When -- the responsibility of the Department and the management is that when we send people into difficult, dangerous situations, that we give them the best tools that we can to do their job and that we provide the best possible protections that we can to ensure that they are as safe as they possibly can be. There are risks involved in going to places like Iraq, Afghanistan, other places around the world and there are a lot of people who are making real sacrifices on behalf of their country, sacrifices being away from their family, taking certain risks with respect to their personal safety, just being in some of these places. I understand that. The Secretary understands that.
It's not -- the decision that Harry, with the support of the Secretary, arrived at is not something that they took lightly and considered a variety of different factors, but this is the mission and we are charged with carrying out our duty and doing everything we can to help our country succeed in that mission.
QUESTION: Go ahead. Are you familiar with this poll that apparently AFSA took that found that only 12 percent of Foreign Service officers believe that Secretary Rice is fighting for them, for their interests?
MR. MCCORMACK: Well, I'm not aware of it other than what I heard in the videotape in the question that somebody raised. And you know, I can tell you on a personal level that I find that very unfortunate because -- and maybe that's partly my fault, maybe that's partly the fault of people around Secretary Rice who are trying to communicate what she does on behalf of the Foreign Service, because I see it. You know, she is deeply concerned with, by, and involved in the management decisions regarding the Foreign Service and the State Department as a whole, working as hard as she possibly can to get the resources for the State Department.
I think just because of -- because of the force of her arguments supported by the importance of the mission that we're carrying out, I find it hard to imagine another Secretary of State who could have delivered the resources and the kind of budget environment that we have, that she has. And I know that this is something that she thinks about every single day and that she works on every single day. So I've seen it up close.
Maybe I need to do a better job of communicating that with people and maybe those around Secretary Rice need to do a better job of communicating that to the Foreign Service, because the people in the Foreign Service of the State Department really do have to know and should understand that they have a Secretary of State that cares about them and that is deeply committed to bringing them the resources that they need to do their job. You're not going to get everything you want; that's just -- that's the reality of the budget environment that we work.
But she's committed to being a good steward of the taxpayers' money and working on behalf of this building.
QUESTION: Sean, why didn't the Secretary hold the town hall meeting herself?
MR. MCCORMACK: I didn't talk to Harry about it. She has had town hall meetings in the past. I am sure that she will have them in the future. I didn't -- I didn't talk to her about it. I think -- and I didn't talk to Harry about the decision-making process that went into it. I think that he felt -- likely felt that this was something that he wanted to do and wanted to address.
I'm sure that she's going to have town hall meetings in the future and she's -- if you look at her record in the past -- has taken on all questions that have been put to her and actually devoted quite a bit of time to it.

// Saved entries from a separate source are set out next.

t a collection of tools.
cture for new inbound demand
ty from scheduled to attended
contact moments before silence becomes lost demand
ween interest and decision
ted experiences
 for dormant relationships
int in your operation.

QUESTION: No, I've attended some of those. But I mean, the reason I asked is it goes sort of directly to -- I mean, I was going to ask it before Matt referenced the poll, which I didn't know about. But there can't be -- you know, you look at the investment of blood, of American blood and treasure in Iraq it's hard to argue that it's anything less than one of the -- if not the -- top foreign policy for the Bush Administration priority. So, and getting people out there and exhorting people to get out there, even in the face of an environment where you clearly don't have enough volunteers to go there, would seem like a pretty important thing. And a number of people have asked me why didn't she do it, and I'm sort of wondering myself.
MR. MCCORMACK: Well, look, one data point isn't a measure of one's commitment or interest in an issue. She has had and will have many town hall meetings at which she's going to take questions directly from employees who have concerns about a variety of different topics. She gets -- you guys may not see it, but she gets out around the building quite a bit. She visits bureaus, she has briefings with the folks who don't have the big offices and fancy titles, but they actually work the issues on a daily basis. You know, she'll come down here, she works out in the gym here and she goes down to the cafeteria here. So she gets out in the building quite a bit and she touches a lot of people that way. So there are a lot of different ways to stay in touch, keep your finger on the pulse of the building and be able to answer questions directly for those people who, you know, likely don't see her on a daily basis.